Да потому, что воинство это, столь и по сию пору Петровско-Ленинской пропагандой лелеемое, оказалось составленным из людей, насильно оторванных от своего православного менталитета:
а) посты в его полицейской банде были строго-настрого запрещены;
б) исконно русские православные хоругви и знамена стали упразднены и заменены безбожным монархом красного цвета знаменами и прочими масонскими символами, что также не могло не сказаться на деморализации совсем в недавнем прошлом русского воинства, превращая его менталитет в «общечеловеческий»;
в) приглашенные малоросские священники ввели свои полууниатские, полупротестантские порядочки, что также не могло не сказаться на моральном состоянии в прошлом настоящего русского человека;
г) подмена православных ценностей на «общечеловеческие» превратила самое стойкое в мире воинство в обыкновеннейшую европеизированную банду мародеров, что не могло не стать причиной столь сокрушительнейшего поражения от неприятеля, многократно уступающего числом.
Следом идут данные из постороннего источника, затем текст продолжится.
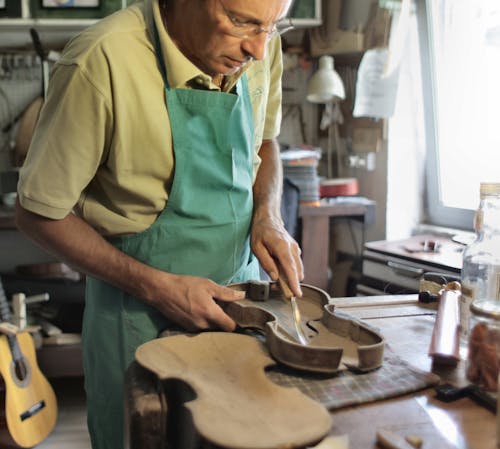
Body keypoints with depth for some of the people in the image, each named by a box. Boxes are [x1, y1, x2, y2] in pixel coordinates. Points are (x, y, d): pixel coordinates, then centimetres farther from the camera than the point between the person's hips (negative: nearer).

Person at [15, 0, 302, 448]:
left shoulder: (260, 46, -7)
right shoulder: (102, 62, -25)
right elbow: (38, 213, -15)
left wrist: (268, 216, -8)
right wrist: (156, 287, -21)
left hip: (241, 286, 6)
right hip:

А потому бегство главаря застуканной врасплох банды грабителей столь пагубно отразилось на моральном духе всей этой огромнейшей шайки ушкуйничков, чье удивительнейше трусливое поведение до сих пор так и остается и по сию пору почему-то никем не разбираемым. Но именно потому этих русскоязычных бандитов так безнаказанно и топили в реке, россиянцев этих самых, что домой нагрянули нежданно самые на тот момент настоящие хозяева. И как нагрянули хозяева, то разбойники, в страхе, под пронзительные «ату его, ату!»:
«…все, яко овцы, не имеющие пастыря, в одном смятении побежали…» [198] (с. 129).
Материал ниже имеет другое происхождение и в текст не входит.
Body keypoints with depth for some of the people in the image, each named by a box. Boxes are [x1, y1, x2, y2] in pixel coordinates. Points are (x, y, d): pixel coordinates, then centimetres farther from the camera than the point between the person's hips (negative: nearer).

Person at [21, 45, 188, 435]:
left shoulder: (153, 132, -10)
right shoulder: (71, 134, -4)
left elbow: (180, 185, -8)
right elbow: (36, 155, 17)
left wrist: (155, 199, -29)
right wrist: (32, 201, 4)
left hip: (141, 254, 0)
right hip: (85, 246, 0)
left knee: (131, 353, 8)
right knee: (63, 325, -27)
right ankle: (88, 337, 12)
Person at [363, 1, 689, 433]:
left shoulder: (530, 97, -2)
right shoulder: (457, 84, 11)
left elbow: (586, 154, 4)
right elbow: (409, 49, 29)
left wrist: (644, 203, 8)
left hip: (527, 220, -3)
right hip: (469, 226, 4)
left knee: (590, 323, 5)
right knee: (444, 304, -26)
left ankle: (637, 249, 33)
А потому и в дальнейшем это безбожное революционное воинство терпит, как и положено безбожникам, столь удручающее поражение от много уступающего им в количествое воинства неприятеля:
«Часть русских тонет в Нарве. “Если бы на реке был лед, — сказал Карл насмешливо, — то я не знаю, удалось бы нам убить хоть одного человека”» [19] (с. 316).
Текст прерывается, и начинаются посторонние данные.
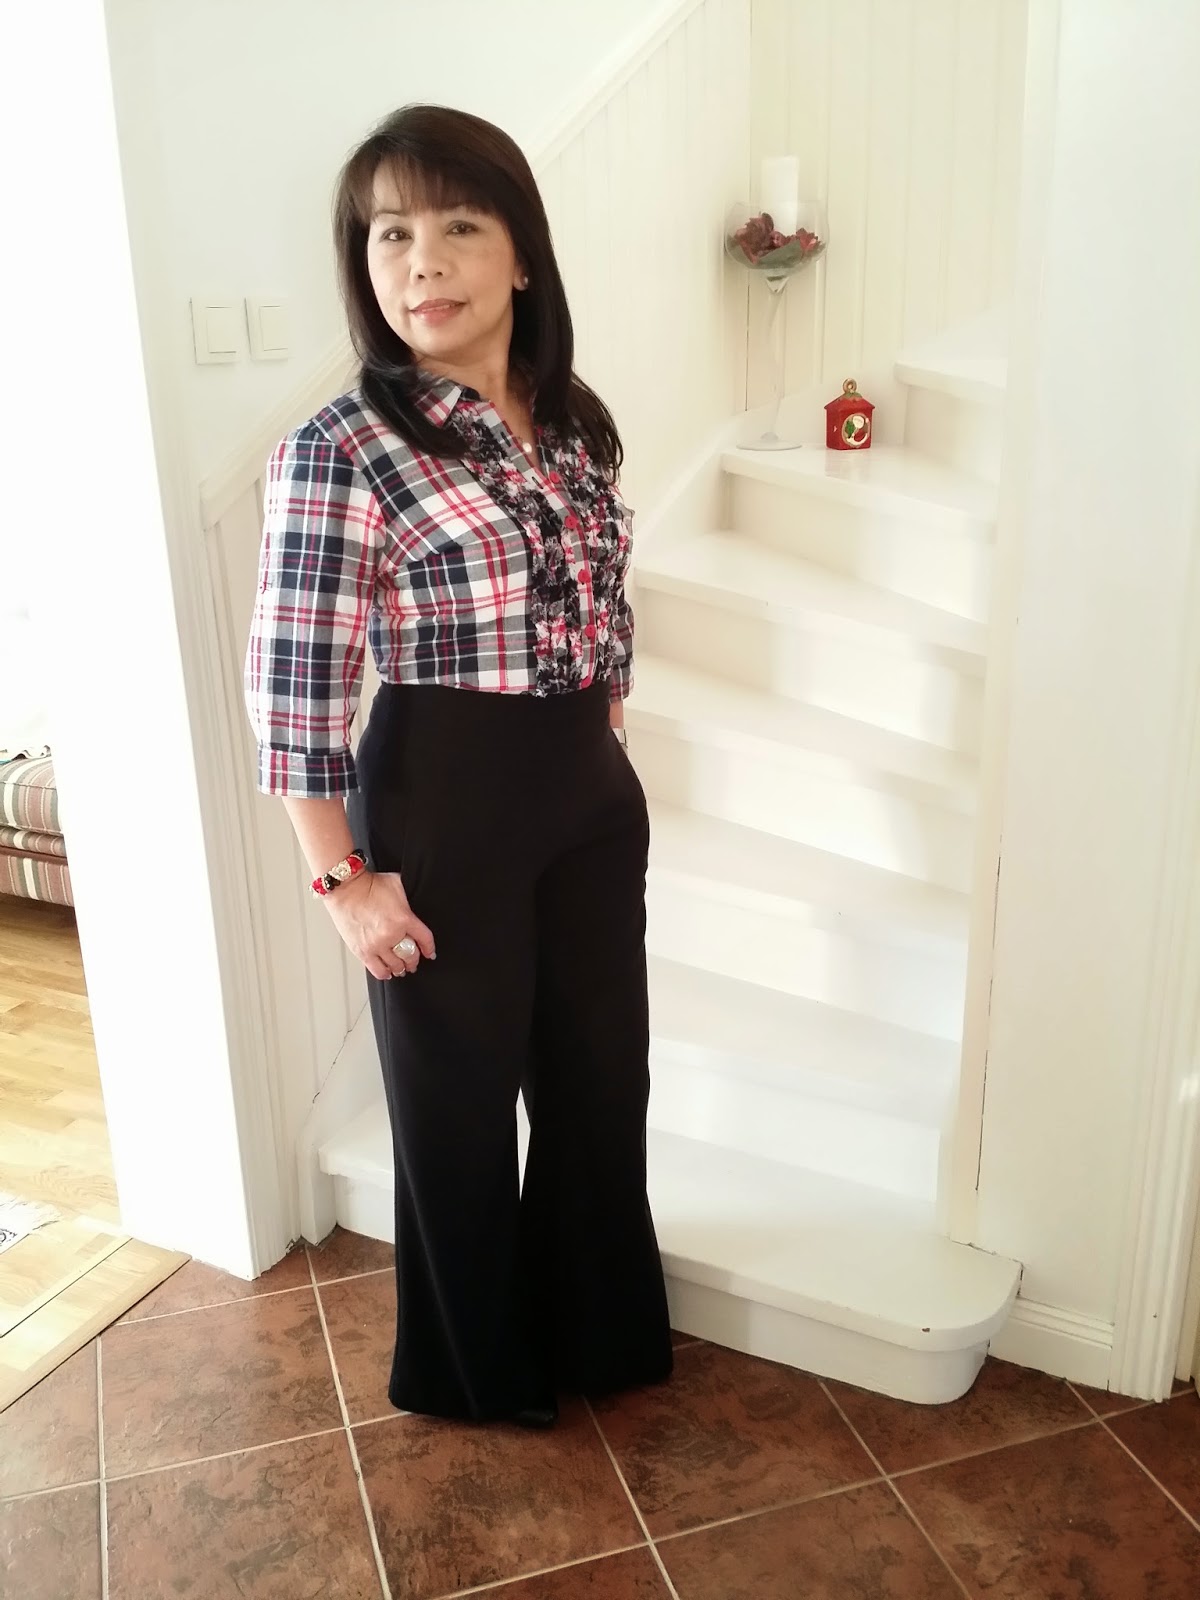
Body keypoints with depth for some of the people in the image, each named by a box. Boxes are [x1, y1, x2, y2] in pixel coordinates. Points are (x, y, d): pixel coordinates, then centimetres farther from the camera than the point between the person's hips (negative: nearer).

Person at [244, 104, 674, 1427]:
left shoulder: (575, 427, 5)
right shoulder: (340, 452, -14)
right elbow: (291, 690, -14)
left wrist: (602, 760, 16)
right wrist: (345, 879, -13)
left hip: (592, 793, 6)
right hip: (443, 804, -6)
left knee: (603, 1074, 18)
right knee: (459, 1096, 11)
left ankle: (600, 1329, 44)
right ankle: (477, 1364, 38)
И вот как все это происходило:
«Пехота бросилась через мост, мост обрушился, и много народа потонуло в Нарве» [200] (с. 601).
Потому улизнуть от возвратившегося хозяина в первые же минуты «соприкосновения» с неприятелем петровским карательно-потешным полкам так и не удалось. Пришлось этой сорокатысячной шайке, страхом превращенной в жалкую скованную ужасом толпу, соглашаться на любые самые унизительные условия, выдвигаемые им горсткой шведов, пришедших в свой разрушенный дом. И петровские птенчики архилюбезно:
«…согласились отступить, отдавши шведам артиллерию…» [200] (с. 601).
То есть согласились, за ненадобностью, отдать самый теперь весомый вещдок позорнейшей за всю историю России ретирады: бегства, которое даже наследникам Петра, имеющим в своих руках всю полноту средств массовой информации, так и не удалось как-либо заретушировать.
Потому читаем даже в возвеличивающих Петра источниках:
«Поражение полное… Честь погибла среди насмешливых кликов Европы, приветствовавшей это поражение без боя, — а монарх бежал!.. Завоевательные планы… мысли о славе и цивилизаторской миссии, — все рушится… Он продолжает бежать. Не преследуют ли его шведы? Он плачет и хочет заключить мир, мир немедленный и купленный какою бы то ни было ценой. Он обращается с жалобными просьбами к Голландским Соединенным провинциям, к Англии (Устрялов, т. IV, с. 77)…» [19] (с. 316).
И абсолютно неважно то совершеннейше пустячное обстоятельство, что Петр своего союзника Августа просто-напросто надул:
«Царь Петр клялся на распятии не идти дальше Ямбурга…» [38] (с. 389).
Здесь, следует признать, ложь для Петра была делом обыденным. Точно так же как и Августа, он чуть раньше надул Карла XII:
«21 ноября 1699 г. — Август и …Петр I официально оформили военный союз против Карла XII» [105] (с. 21).
А 30 ноября петровская дипломатия внушает развесившему уши:
«…шведскому посольству, прибывшему специально для этой цели в Москву, что не имеет к скандинавам никаких претензий, и будет свято соблюдать условия последнего мира» [105] (с. 21).
Но папой у Петра, судя по всему, являлся сам отец лжи. Потому этой его примилейшей привычке удивляться вовсе не стоит.